> _Supplied information_
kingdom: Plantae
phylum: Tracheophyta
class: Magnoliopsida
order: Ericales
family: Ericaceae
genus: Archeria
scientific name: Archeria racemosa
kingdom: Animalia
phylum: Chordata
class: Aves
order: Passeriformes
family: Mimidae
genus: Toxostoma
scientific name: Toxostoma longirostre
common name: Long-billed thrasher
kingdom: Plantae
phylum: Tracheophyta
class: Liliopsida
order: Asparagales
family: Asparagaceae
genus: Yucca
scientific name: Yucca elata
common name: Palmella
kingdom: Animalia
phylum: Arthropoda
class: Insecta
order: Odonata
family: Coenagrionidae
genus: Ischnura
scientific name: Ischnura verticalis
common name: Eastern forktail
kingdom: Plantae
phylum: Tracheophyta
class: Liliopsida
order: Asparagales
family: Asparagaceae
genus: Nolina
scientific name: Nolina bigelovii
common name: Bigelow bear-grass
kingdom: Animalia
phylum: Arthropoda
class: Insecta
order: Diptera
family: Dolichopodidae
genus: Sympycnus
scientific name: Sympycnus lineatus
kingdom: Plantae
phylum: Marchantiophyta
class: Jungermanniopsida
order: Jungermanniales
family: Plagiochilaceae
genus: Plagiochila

> _What is asked_
Reproduce verbatim every line of all the entries above, from the first "kingdom: Plantae" through the final "genus: Plagiochila".

> _Answer below_
kingdom: Plantae
phylum: Tracheophyta
class: Magnoliopsida
order: Ericales
family: Ericaceae
genus: Archeria
scientific name: Archeria racemosa
kingdom: Animalia
phylum: Chordata
class: Aves
order: Passeriformes
family: Mimidae
genus: Toxostoma
scientific name: Toxostoma longirostre
common name: Long-billed thrasher
kingdom: Plantae
phylum: Tracheophyta
class: Liliopsida
order: Asparagales
family: Asparagaceae
genus: Yucca
scientific name: Yucca elata
common name: Palmella
kingdom: Animalia
phylum: Arthropoda
class: Insecta
order: Odonata
family: Coenagrionidae
genus: Ischnura
scientific name: Ischnura verticalis
common name: Eastern forktail
kingdom: Plantae
phylum: Tracheophyta
class: Liliopsida
order: Asparagales
family: Asparagaceae
genus: Nolina
scientific name: Nolina bigelovii
common name: Bigelow bear-grass
kingdom: Animalia
phylum: Arthropoda
class: Insecta
order: Diptera
family: Dolichopodidae
genus: Sympycnus
scientific name: Sympycnus lineatus
kingdom: Plantae
phylum: Marchantiophyta
class: Jungermanniopsida
order: Jungermanniales
family: Plagiochilaceae
genus: Plagiochila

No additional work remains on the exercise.